Problem statement ::
All of the data must be printed exactly; please include every line.

(Stored entries)
- - - - - - -
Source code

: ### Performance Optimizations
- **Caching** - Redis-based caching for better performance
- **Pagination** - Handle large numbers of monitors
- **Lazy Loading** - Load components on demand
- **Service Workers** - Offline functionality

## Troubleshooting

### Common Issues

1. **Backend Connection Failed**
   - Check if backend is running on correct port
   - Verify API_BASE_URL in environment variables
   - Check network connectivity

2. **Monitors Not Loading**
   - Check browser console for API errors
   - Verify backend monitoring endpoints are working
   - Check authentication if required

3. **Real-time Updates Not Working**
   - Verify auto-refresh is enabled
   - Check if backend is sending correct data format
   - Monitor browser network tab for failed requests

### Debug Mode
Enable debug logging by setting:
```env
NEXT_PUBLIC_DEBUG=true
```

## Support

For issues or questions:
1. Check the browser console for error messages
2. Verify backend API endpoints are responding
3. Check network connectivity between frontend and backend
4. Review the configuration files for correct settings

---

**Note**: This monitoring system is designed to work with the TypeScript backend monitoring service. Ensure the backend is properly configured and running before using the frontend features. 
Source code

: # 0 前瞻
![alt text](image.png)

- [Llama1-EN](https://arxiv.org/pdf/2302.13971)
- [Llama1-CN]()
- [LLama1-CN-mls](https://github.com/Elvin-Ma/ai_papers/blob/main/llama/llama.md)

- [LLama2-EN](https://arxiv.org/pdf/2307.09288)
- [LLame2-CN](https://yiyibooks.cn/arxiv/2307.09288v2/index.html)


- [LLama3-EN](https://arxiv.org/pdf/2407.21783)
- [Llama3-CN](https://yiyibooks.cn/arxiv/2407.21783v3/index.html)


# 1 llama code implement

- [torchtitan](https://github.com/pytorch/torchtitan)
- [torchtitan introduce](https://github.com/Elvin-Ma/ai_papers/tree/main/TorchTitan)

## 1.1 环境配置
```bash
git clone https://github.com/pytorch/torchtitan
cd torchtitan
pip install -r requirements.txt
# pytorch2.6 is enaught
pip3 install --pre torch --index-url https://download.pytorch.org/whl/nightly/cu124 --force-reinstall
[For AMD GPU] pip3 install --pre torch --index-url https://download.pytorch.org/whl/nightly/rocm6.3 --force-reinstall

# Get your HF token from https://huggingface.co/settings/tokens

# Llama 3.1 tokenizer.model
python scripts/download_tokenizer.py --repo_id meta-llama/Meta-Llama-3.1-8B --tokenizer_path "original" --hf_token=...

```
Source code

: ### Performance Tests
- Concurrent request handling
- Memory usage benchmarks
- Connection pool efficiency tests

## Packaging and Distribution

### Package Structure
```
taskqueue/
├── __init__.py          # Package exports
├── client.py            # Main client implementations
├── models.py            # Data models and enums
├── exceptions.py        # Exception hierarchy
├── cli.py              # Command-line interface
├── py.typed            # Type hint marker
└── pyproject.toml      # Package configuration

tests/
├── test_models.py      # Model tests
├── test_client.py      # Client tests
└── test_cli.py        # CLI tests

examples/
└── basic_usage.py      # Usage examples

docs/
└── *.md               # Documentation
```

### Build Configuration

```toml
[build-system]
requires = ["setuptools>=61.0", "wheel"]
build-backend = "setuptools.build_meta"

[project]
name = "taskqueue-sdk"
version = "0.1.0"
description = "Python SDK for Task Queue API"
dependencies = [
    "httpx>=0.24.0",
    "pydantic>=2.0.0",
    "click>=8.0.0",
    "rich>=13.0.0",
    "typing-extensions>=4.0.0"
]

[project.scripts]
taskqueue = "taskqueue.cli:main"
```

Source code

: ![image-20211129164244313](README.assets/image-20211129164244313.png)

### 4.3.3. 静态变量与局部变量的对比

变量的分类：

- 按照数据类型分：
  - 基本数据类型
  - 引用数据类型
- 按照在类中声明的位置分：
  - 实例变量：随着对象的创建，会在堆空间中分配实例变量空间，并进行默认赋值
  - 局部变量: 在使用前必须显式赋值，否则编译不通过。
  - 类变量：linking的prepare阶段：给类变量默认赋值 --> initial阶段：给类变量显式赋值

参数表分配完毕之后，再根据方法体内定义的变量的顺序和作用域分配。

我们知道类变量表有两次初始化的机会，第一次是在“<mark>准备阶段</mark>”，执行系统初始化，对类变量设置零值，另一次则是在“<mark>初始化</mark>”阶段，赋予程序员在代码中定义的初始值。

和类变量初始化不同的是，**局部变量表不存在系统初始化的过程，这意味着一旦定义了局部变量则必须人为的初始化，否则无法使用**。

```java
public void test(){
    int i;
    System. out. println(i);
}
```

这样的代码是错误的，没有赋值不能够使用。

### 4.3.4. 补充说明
- - - - - - -
Exercise result ::
Source code

: ### Performance Optimizations
- **Caching** - Redis-based caching for better performance
- **Pagination** - Handle large numbers of monitors
- **Lazy Loading** - Load components on demand
- **Service Workers** - Offline functionality

## Troubleshooting

### Common Issues

1. **Backend Connection Failed**
   - Check if backend is running on correct port
   - Verify API_BASE_URL in environment variables
   - Check network connectivity

2. **Monitors Not Loading**
   - Check browser console for API errors
   - Verify backend monitoring endpoints are working
   - Check authentication if required

3. **Real-time Updates Not Working**
   - Verify auto-refresh is enabled
   - Check if backend is sending correct data format
   - Monitor browser network tab for failed requests

### Debug Mode
Enable debug logging by setting:
```env
NEXT_PUBLIC_DEBUG=true
```

## Support

For issues or questions:
1. Check the browser console for error messages
2. Verify backend API endpoints are responding
3. Check network connectivity between frontend and backend
4. Review the configuration files for correct settings

---

**Note**: This monitoring system is designed to work with the TypeScript backend monitoring service. Ensure the backend is properly configured and running before using the frontend features. 
Source code

: # 0 前瞻
![alt text](image.png)

- [Llama1-EN](https://arxiv.org/pdf/2302.13971)
- [Llama1-CN]()
- [LLama1-CN-mls](https://github.com/Elvin-Ma/ai_papers/blob/main/llama/llama.md)

- [LLama2-EN](https://arxiv.org/pdf/2307.09288)
- [LLame2-CN](https://yiyibooks.cn/arxiv/2307.09288v2/index.html)


- [LLama3-EN](https://arxiv.org/pdf/2407.21783)
- [Llama3-CN](https://yiyibooks.cn/arxiv/2407.21783v3/index.html)


# 1 llama code implement

- [torchtitan](https://github.com/pytorch/torchtitan)
- [torchtitan introduce](https://github.com/Elvin-Ma/ai_papers/tree/main/TorchTitan)

## 1.1 环境配置
```bash
git clone https://github.com/pytorch/torchtitan
cd torchtitan
pip install -r requirements.txt
# pytorch2.6 is enaught
pip3 install --pre torch --index-url https://download.pytorch.org/whl/nightly/cu124 --force-reinstall
[For AMD GPU] pip3 install --pre torch --index-url https://download.pytorch.org/whl/nightly/rocm6.3 --force-reinstall

# Get your HF token from https://huggingface.co/settings/tokens

# Llama 3.1 tokenizer.model
python scripts/download_tokenizer.py --repo_id meta-llama/Meta-Llama-3.1-8B --tokenizer_path "original" --hf_token=...

```
Source code

: ### Performance Tests
- Concurrent request handling
- Memory usage benchmarks
- Connection pool efficiency tests

## Packaging and Distribution

### Package Structure
```
taskqueue/
├── __init__.py          # Package exports
├── client.py            # Main client implementations
├── models.py            # Data models and enums
├── exceptions.py        # Exception hierarchy
├── cli.py              # Command-line interface
├── py.typed            # Type hint marker
└── pyproject.toml      # Package configuration

tests/
├── test_models.py      # Model tests
├── test_client.py      # Client tests
└── test_cli.py        # CLI tests

examples/
└── basic_usage.py      # Usage examples

docs/
└── *.md               # Documentation
```

### Build Configuration

```toml
[build-system]
requires = ["setuptools>=61.0", "wheel"]
build-backend = "setuptools.build_meta"

[project]
name = "taskqueue-sdk"
version = "0.1.0"
description = "Python SDK for Task Queue API"
dependencies = [
    "httpx>=0.24.0",
    "pydantic>=2.0.0",
    "click>=8.0.0",
    "rich>=13.0.0",
    "typing-extensions>=4.0.0"
]

[project.scripts]
taskqueue = "taskqueue.cli:main"
```

Source code

: ![image-20211129164244313](README.assets/image-20211129164244313.png)

### 4.3.3. 静态变量与局部变量的对比

变量的分类：

- 按照数据类型分：
  - 基本数据类型
  - 引用数据类型
- 按照在类中声明的位置分：
  - 实例变量：随着对象的创建，会在堆空间中分配实例变量空间，并进行默认赋值
  - 局部变量: 在使用前必须显式赋值，否则编译不通过。
  - 类变量：linking的prepare阶段：给类变量默认赋值 --> initial阶段：给类变量显式赋值

参数表分配完毕之后，再根据方法体内定义的变量的顺序和作用域分配。

我们知道类变量表有两次初始化的机会，第一次是在“<mark>准备阶段</mark>”，执行系统初始化，对类变量设置零值，另一次则是在“<mark>初始化</mark>”阶段，赋予程序员在代码中定义的初始值。

和类变量初始化不同的是，**局部变量表不存在系统初始化的过程，这意味着一旦定义了局部变量则必须人为的初始化，否则无法使用**。

```java
public void test(){
    int i;
    System. out. println(i);
}
```

这样的代码是错误的，没有赋值不能够使用。

### 4.3.4. 补充说明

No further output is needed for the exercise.